Er zijn verschillende redenen te bedenken waarom de een iets heel eenvoudig vindt en de ander niet. Je kunt er je hoofd over breken waarom het zo is of je accepteert het. Enkele van de redenen die uitleg geven aan het zoeken en wel of niet kunnen vinden.
Mannen versus vrouwen
Waar mannen gemakkelijker navigeren, zijn vrouwen beter en sneller in het vinden van “verloren” spullen. Er zijn inmiddels meerdere wetenschappelijke onderzoeken gedaan die uitwijzen dat vrouwen strategischer zoeken. De uitleg die er aan geven wordt heeft te maken met de oorspronkelijke functies (terug in de oertijd), waar de man zijn navigatievermogen nodig had om te jagen en de vrouw altijd moet kunnen vinden waar kruiden en (eetbare) planten te vinden waren.
Vast plaatsen en objecten
Als je georganiseerd bent en je vaste plaatsen voor je spullen hebt, zal je niet snel iets kwijt raken. Maar als er dan iemand in het gezin of een vriendelijke hulp iets op een andere plaats legt, dan waar jij normaal je spullen neerlegt, kan het toch zomaar zoek zijn. Het is dan – zeker voor de georganiseerde geest – moeilijk om het verloren object terug te vinden. Dit heeft te maken met het niet opnemen in je visuele systeem dat iets op een andere, veelal voor jezelf, onlogische plek ligt. Je kunt er simpelweg overheen kijken als het voor je ligt.
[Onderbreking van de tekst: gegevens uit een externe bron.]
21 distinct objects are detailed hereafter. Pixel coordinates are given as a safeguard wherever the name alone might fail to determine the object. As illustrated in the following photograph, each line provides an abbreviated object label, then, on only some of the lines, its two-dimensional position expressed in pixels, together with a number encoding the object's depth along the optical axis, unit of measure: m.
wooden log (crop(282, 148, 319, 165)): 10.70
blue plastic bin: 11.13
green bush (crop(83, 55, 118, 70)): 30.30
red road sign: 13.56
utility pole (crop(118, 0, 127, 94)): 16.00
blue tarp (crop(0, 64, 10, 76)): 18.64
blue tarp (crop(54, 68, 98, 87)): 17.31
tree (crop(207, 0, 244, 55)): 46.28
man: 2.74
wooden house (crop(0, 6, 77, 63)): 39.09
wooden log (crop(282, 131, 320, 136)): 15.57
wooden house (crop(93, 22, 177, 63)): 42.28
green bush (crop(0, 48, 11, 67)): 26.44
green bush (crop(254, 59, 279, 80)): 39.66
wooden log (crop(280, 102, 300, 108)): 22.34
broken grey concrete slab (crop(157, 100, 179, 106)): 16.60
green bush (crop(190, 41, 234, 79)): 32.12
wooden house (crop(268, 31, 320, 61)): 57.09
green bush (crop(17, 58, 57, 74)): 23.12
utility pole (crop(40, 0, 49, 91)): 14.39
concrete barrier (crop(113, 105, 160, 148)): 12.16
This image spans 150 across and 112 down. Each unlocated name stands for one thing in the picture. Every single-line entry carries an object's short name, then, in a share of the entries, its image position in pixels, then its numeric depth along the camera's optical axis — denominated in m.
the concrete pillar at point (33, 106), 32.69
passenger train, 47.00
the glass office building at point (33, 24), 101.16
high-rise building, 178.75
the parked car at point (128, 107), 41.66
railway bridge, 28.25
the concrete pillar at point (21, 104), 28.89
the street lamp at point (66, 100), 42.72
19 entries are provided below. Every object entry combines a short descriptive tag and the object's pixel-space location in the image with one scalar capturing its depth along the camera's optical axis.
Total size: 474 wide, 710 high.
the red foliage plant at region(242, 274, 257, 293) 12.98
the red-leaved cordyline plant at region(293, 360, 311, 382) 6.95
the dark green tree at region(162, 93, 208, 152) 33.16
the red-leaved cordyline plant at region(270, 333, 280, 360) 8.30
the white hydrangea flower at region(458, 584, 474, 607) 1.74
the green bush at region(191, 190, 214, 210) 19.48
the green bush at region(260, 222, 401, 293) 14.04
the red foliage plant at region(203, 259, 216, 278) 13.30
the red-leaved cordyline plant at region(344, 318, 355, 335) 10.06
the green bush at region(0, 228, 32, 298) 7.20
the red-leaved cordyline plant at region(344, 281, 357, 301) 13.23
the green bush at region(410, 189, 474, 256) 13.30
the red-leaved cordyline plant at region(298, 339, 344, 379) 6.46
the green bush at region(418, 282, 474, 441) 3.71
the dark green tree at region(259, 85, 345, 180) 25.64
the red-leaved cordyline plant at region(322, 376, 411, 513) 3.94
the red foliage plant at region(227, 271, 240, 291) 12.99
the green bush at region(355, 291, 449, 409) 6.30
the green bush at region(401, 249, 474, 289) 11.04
Een aspect wat verwant is, is het bekende/vaste object. Je weet dat iets er uitziet zoals je het kent. Een bepaalde kleur, grootte, soort verpakking etc. en dat is waar je naar zoekt. Dat staat als het ware geprogrammeerd in je brein en dat is wat er gevonden moet worden. Als je dan op de normale plaats kijkt en je ziet het niet – terwijl het daar toch echt moet liggen – kan je van de wijs geraken. Zeker als een huisgenoot dan ook nog zegt dat het er wel degelijk ligt. Wat blijkt, je vertrouwde beeld ziet er anders uit. De verpakking is anders geworden, er is een ander merk gekocht etc. Het kan zomaar gebeuren dat je het echt niet ziet liggen. Je kijkt er niet alleen overheen, maar hoe je ook kijkt … je brein registreert niet dat dit hetzelfde in een andere verpakking is.
Je brein volgt de logica, want als je iets altijd op een bepaalde plaats neerlegt, dan slaat je brein dat op. Terug naar de basis erg handig als er gejaagd moet worden.
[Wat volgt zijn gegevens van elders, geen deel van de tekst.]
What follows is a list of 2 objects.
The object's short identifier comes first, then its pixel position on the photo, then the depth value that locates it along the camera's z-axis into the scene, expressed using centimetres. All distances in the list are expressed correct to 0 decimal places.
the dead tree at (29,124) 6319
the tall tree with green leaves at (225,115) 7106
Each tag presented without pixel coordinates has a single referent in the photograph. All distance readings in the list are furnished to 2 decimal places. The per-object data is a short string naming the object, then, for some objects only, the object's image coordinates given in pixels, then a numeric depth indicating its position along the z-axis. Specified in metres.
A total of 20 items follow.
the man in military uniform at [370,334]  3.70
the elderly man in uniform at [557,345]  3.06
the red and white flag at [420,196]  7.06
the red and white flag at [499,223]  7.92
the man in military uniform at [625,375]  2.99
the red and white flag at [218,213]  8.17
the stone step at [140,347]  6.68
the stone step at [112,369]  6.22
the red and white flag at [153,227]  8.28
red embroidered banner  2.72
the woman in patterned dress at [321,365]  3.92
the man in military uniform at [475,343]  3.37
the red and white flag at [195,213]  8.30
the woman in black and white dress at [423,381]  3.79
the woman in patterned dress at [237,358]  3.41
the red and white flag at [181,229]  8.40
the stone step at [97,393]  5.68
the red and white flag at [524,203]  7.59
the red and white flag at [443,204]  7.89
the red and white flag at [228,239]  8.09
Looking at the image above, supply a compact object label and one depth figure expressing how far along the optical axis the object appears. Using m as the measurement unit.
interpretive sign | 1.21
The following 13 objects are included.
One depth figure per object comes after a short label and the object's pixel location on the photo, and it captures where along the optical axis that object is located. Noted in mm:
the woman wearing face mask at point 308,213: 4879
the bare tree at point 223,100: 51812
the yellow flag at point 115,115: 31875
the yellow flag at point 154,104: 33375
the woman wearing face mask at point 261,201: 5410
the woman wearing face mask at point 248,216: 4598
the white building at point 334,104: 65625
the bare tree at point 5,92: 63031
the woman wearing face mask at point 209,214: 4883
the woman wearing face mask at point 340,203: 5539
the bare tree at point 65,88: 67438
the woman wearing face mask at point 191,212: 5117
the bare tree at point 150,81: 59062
Leg je je erbij neer of niet?
De volgende vraag is in hoeverre je je er maar bij neerlegt en de omgeving inroept voor hulp of dat je probeert zelf ook iets snel te vinden. Vooropgesteld dat als iets je natuur niet is, het niet zo gemakkelijk gaat dan wanneer het wel in je natuur zit. Maar leren kan je altijd en eigenlijk gaat het in deze meer over het logisch zoeken.
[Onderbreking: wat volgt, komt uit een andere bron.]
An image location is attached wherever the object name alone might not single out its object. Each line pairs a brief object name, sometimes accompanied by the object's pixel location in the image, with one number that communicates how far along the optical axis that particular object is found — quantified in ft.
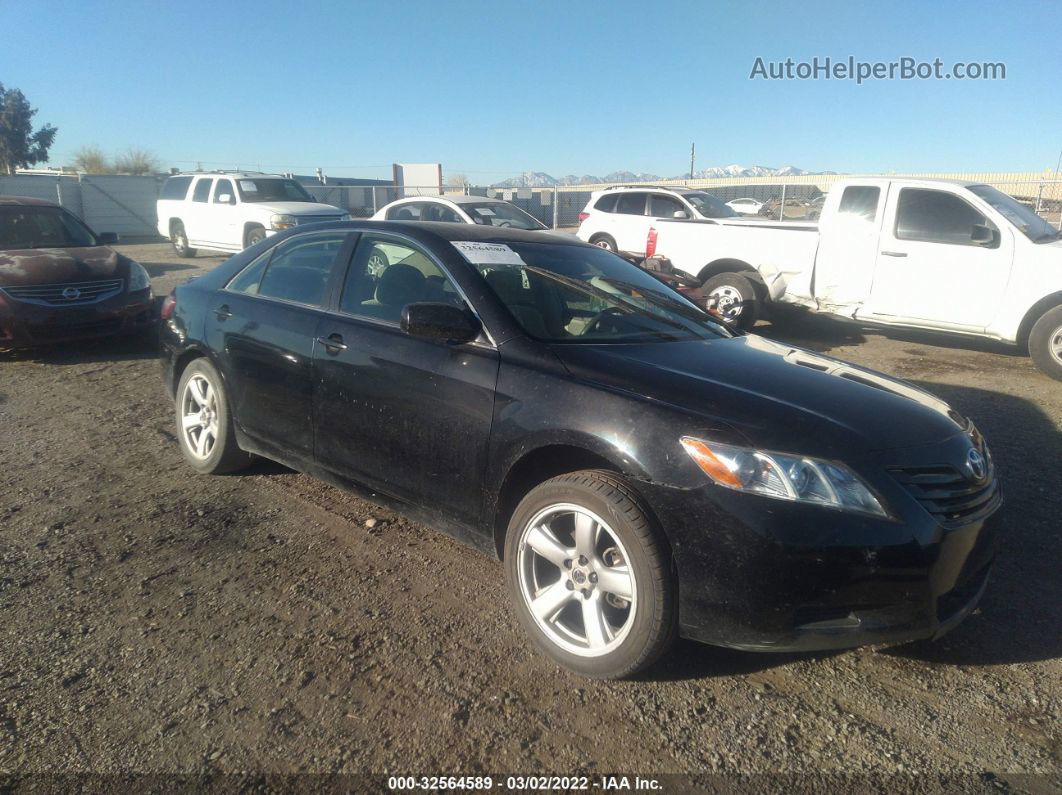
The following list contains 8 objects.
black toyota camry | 8.13
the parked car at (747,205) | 93.90
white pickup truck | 25.26
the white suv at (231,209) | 54.03
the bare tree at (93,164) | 134.10
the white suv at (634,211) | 41.98
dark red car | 23.73
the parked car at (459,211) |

Je hebt twee manieren passief en actief zoeken, waarbij passief meestal effectiever is. Dit heeft te maken met het laten hoe het is, totdat je aandacht er om vraagt. Het zoekproces verloopt dan meestal logischer. De actieve vorm kan natuurlijk ook, maar is in de praktijk iets minder effectief. Ben je iemand die iets “moet” doen jezelf, doen het dan in ieder geval strategisch.
- Ga in je hoofd de weg terug waar je iets het laatst gehad hebt of als het iemand uit het gezin is, ga die gedachtegang zoveel als mogelijk na.
- Ga de plekken op een logische manier na (ruimte voor ruimte) en denk er ook aan dat iets ongemerkt gevallen kan zijn. Vergewis je er van dat als je denkt dat het er niet ligt, het er ook echt niet ligt (niet alleen scannen). Iets in je handen pakken, wil nog wel eens helpen.
- Streep een voor de een de plekken af die je gehad hebt en loop ze allemaal gestructureerd af.
- Als je ze allemaal gehad hebt en je hebt het nog niet gevonden, dan kan je ook nog naar minder logische plekken kijken. Als autosleutels altijd een vaste plek hebben en de logische plekken hebben niets opgeleverd, dan kan de chauffeur in de haast (bijv. boodschappen uitpakken) ook de sleutels in de fruitmand op de keukentafel gegooid hebben, ze zitten nog in de jaszak of liggen op het plateau in de hal. Ga die gedachtegang na.
Tot slot
Laat dingen af en toe zoals ze zijn en pak het op als het op je pad komt. Je boos maken werkt sowieso tegen je en als het dan toch moet … doen het dan in ieder geval op een logische manier en laat je niet uit het veld slaan. Soms zit iets wat kwijt is in een klein hoekje.